Exercise instructions - Reproduce the material below with every occurrence of "enriched data" replaced by "augmented data", keeping everything else the same. Leave the pictures out of your output.

:: Stored data ::

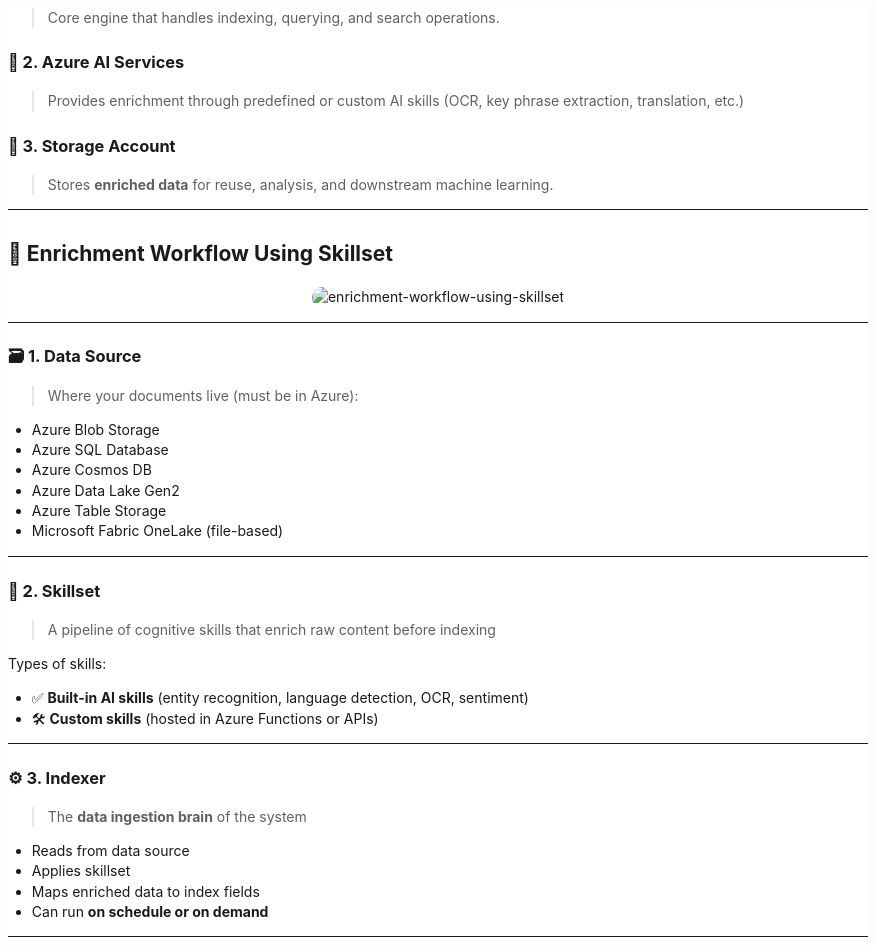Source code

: > Core engine that handles indexing, querying, and search operations.

### 🔹 2. Azure AI Services

> Provides enrichment through predefined or custom AI skills (OCR, key phrase extraction, translation, etc.)

### 🔹 3. Storage Account

> Stores **enriched data** for reuse, analysis, and downstream machine learning.

---

## 🔁 Enrichment Workflow Using Skillset

<div style="text-align: center;">
  <img src="images/enrichment-workflow-using-skillset.png"
       alt="enrichment-workflow-using-skillset"
       style="border-radius: 10px; width: 90%;">
</div>

---

### 🗃️ 1. Data Source

> Where your documents live (must be in Azure):

- Azure Blob Storage
- Azure SQL Database
- Azure Cosmos DB
- Azure Data Lake Gen2
- Azure Table Storage
- Microsoft Fabric OneLake (file-based)

---

### 🧪 2. Skillset

> A pipeline of cognitive skills that enrich raw content before indexing

Types of skills:

- ✅ **Built-in AI skills** (entity recognition, language detection, OCR, sentiment)
- 🛠️ **Custom skills** (hosted in Azure Functions or APIs)

---

### ⚙️ 3. Indexer

> The **data ingestion brain** of the system

- Reads from data source
- Applies skillset
- Maps enriched data to index fields
- Can run **on schedule or on demand**

---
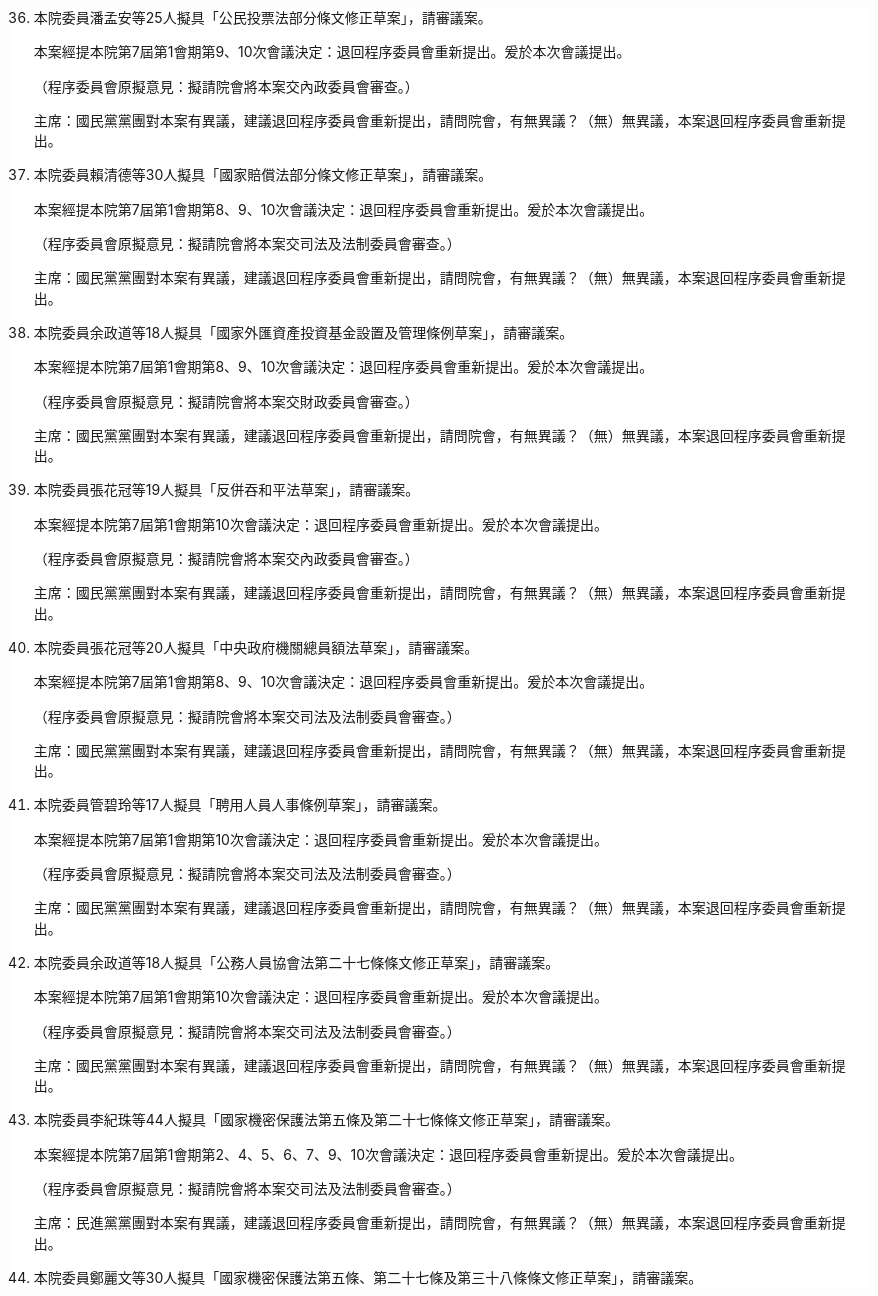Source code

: 36. 本院委員潘孟安等25人擬具「公民投票法部分條文修正草案」，請審議案。

    本案經提本院第7屆第1會期第9、10次會議決定：退回程序委員會重新提出。爰於本次會議提出。

    （程序委員會原擬意見：擬請院會將本案交內政委員會審查。）

    主席：國民黨黨團對本案有異議，建議退回程序委員會重新提出，請問院會，有無異議？（無）無異議，本案退回程序委員會重新提出。

37. 本院委員賴清德等30人擬具「國家賠償法部分條文修正草案」，請審議案。

    本案經提本院第7屆第1會期第8、9、10次會議決定：退回程序委員會重新提出。爰於本次會議提出。

    （程序委員會原擬意見：擬請院會將本案交司法及法制委員會審查。）

    主席：國民黨黨團對本案有異議，建議退回程序委員會重新提出，請問院會，有無異議？（無）無異議，本案退回程序委員會重新提出。

38. 本院委員余政道等18人擬具「國家外匯資產投資基金設置及管理條例草案」，請審議案。

    本案經提本院第7屆第1會期第8、9、10次會議決定：退回程序委員會重新提出。爰於本次會議提出。

    （程序委員會原擬意見：擬請院會將本案交財政委員會審查。）

    主席：國民黨黨團對本案有異議，建議退回程序委員會重新提出，請問院會，有無異議？（無）無異議，本案退回程序委員會重新提出。

39. 本院委員張花冠等19人擬具「反併吞和平法草案」，請審議案。

    本案經提本院第7屆第1會期第10次會議決定：退回程序委員會重新提出。爰於本次會議提出。

    （程序委員會原擬意見：擬請院會將本案交內政委員會審查。）

    主席：國民黨黨團對本案有異議，建議退回程序委員會重新提出，請問院會，有無異議？（無）無異議，本案退回程序委員會重新提出。

40. 本院委員張花冠等20人擬具「中央政府機關總員額法草案」，請審議案。

    本案經提本院第7屆第1會期第8、9、10次會議決定：退回程序委員會重新提出。爰於本次會議提出。

    （程序委員會原擬意見：擬請院會將本案交司法及法制委員會審查。）

    主席：國民黨黨團對本案有異議，建議退回程序委員會重新提出，請問院會，有無異議？（無）無異議，本案退回程序委員會重新提出。

41. 本院委員管碧玲等17人擬具「聘用人員人事條例草案」，請審議案。

    本案經提本院第7屆第1會期第10次會議決定：退回程序委員會重新提出。爰於本次會議提出。

    （程序委員會原擬意見：擬請院會將本案交司法及法制委員會審查。）

    主席：國民黨黨團對本案有異議，建議退回程序委員會重新提出，請問院會，有無異議？（無）無異議，本案退回程序委員會重新提出。

42. 本院委員余政道等18人擬具「公務人員協會法第二十七條條文修正草案」，請審議案。

    本案經提本院第7屆第1會期第10次會議決定：退回程序委員會重新提出。爰於本次會議提出。

    （程序委員會原擬意見：擬請院會將本案交司法及法制委員會審查。）

    主席：國民黨黨團對本案有異議，建議退回程序委員會重新提出，請問院會，有無異議？（無）無異議，本案退回程序委員會重新提出。

43. 本院委員李紀珠等44人擬具「國家機密保護法第五條及第二十七條條文修正草案」，請審議案。

    本案經提本院第7屆第1會期第2、4、5、6、7、9、10次會議決定：退回程序委員會重新提出。爰於本次會議提出。

    （程序委員會原擬意見：擬請院會將本案交司法及法制委員會審查。）

    主席：民進黨黨團對本案有異議，建議退回程序委員會重新提出，請問院會，有無異議？（無）無異議，本案退回程序委員會重新提出。

44. 本院委員鄭麗文等30人擬具「國家機密保護法第五條、第二十七條及第三十八條條文修正草案」，請審議案。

:::

Answer section -
Source code

: > Core engine that handles indexing, querying, and search operations.

### 🔹 2. Azure AI Services

> Provides enrichment through predefined or custom AI skills (OCR, key phrase extraction, translation, etc.)

### 🔹 3. Storage Account

> Stores **augmented data** for reuse, analysis, and downstream machine learning.

---

## 🔁 Enrichment Workflow Using Skillset

<div style="text-align: center;">
  <img src="images/enrichment-workflow-using-skillset.png"
       alt="enrichment-workflow-using-skillset"
       style="border-radius: 10px; width: 90%;">
</div>

---

### 🗃️ 1. Data Source

> Where your documents live (must be in Azure):

- Azure Blob Storage
- Azure SQL Database
- Azure Cosmos DB
- Azure Data Lake Gen2
- Azure Table Storage
- Microsoft Fabric OneLake (file-based)

---

### 🧪 2. Skillset

> A pipeline of cognitive skills that enrich raw content before indexing

Types of skills:

- ✅ **Built-in AI skills** (entity recognition, language detection, OCR, sentiment)
- 🛠️ **Custom skills** (hosted in Azure Functions or APIs)

---

### ⚙️ 3. Indexer

> The **data ingestion brain** of the system

- Reads from data source
- Applies skillset
- Maps augmented data to index fields
- Can run **on schedule or on demand**

---
Source code

: 36. 本院委員潘孟安等25人擬具「公民投票法部分條文修正草案」，請審議案。

    本案經提本院第7屆第1會期第9、10次會議決定：退回程序委員會重新提出。爰於本次會議提出。

    （程序委員會原擬意見：擬請院會將本案交內政委員會審查。）

    主席：國民黨黨團對本案有異議，建議退回程序委員會重新提出，請問院會，有無異議？（無）無異議，本案退回程序委員會重新提出。

37. 本院委員賴清德等30人擬具「國家賠償法部分條文修正草案」，請審議案。

    本案經提本院第7屆第1會期第8、9、10次會議決定：退回程序委員會重新提出。爰於本次會議提出。

    （程序委員會原擬意見：擬請院會將本案交司法及法制委員會審查。）

    主席：國民黨黨團對本案有異議，建議退回程序委員會重新提出，請問院會，有無異議？（無）無異議，本案退回程序委員會重新提出。

38. 本院委員余政道等18人擬具「國家外匯資產投資基金設置及管理條例草案」，請審議案。

    本案經提本院第7屆第1會期第8、9、10次會議決定：退回程序委員會重新提出。爰於本次會議提出。

    （程序委員會原擬意見：擬請院會將本案交財政委員會審查。）

    主席：國民黨黨團對本案有異議，建議退回程序委員會重新提出，請問院會，有無異議？（無）無異議，本案退回程序委員會重新提出。

39. 本院委員張花冠等19人擬具「反併吞和平法草案」，請審議案。

    本案經提本院第7屆第1會期第10次會議決定：退回程序委員會重新提出。爰於本次會議提出。

    （程序委員會原擬意見：擬請院會將本案交內政委員會審查。）

    主席：國民黨黨團對本案有異議，建議退回程序委員會重新提出，請問院會，有無異議？（無）無異議，本案退回程序委員會重新提出。

40. 本院委員張花冠等20人擬具「中央政府機關總員額法草案」，請審議案。

    本案經提本院第7屆第1會期第8、9、10次會議決定：退回程序委員會重新提出。爰於本次會議提出。

    （程序委員會原擬意見：擬請院會將本案交司法及法制委員會審查。）

    主席：國民黨黨團對本案有異議，建議退回程序委員會重新提出，請問院會，有無異議？（無）無異議，本案退回程序委員會重新提出。

41. 本院委員管碧玲等17人擬具「聘用人員人事條例草案」，請審議案。

    本案經提本院第7屆第1會期第10次會議決定：退回程序委員會重新提出。爰於本次會議提出。

    （程序委員會原擬意見：擬請院會將本案交司法及法制委員會審查。）

    主席：國民黨黨團對本案有異議，建議退回程序委員會重新提出，請問院會，有無異議？（無）無異議，本案退回程序委員會重新提出。

42. 本院委員余政道等18人擬具「公務人員協會法第二十七條條文修正草案」，請審議案。

    本案經提本院第7屆第1會期第10次會議決定：退回程序委員會重新提出。爰於本次會議提出。

    （程序委員會原擬意見：擬請院會將本案交司法及法制委員會審查。）

    主席：國民黨黨團對本案有異議，建議退回程序委員會重新提出，請問院會，有無異議？（無）無異議，本案退回程序委員會重新提出。

43. 本院委員李紀珠等44人擬具「國家機密保護法第五條及第二十七條條文修正草案」，請審議案。

    本案經提本院第7屆第1會期第2、4、5、6、7、9、10次會議決定：退回程序委員會重新提出。爰於本次會議提出。

    （程序委員會原擬意見：擬請院會將本案交司法及法制委員會審查。）

    主席：民進黨黨團對本案有異議，建議退回程序委員會重新提出，請問院會，有無異議？（無）無異議，本案退回程序委員會重新提出。

44. 本院委員鄭麗文等30人擬具「國家機密保護法第五條、第二十七條及第三十八條條文修正草案」，請審議案。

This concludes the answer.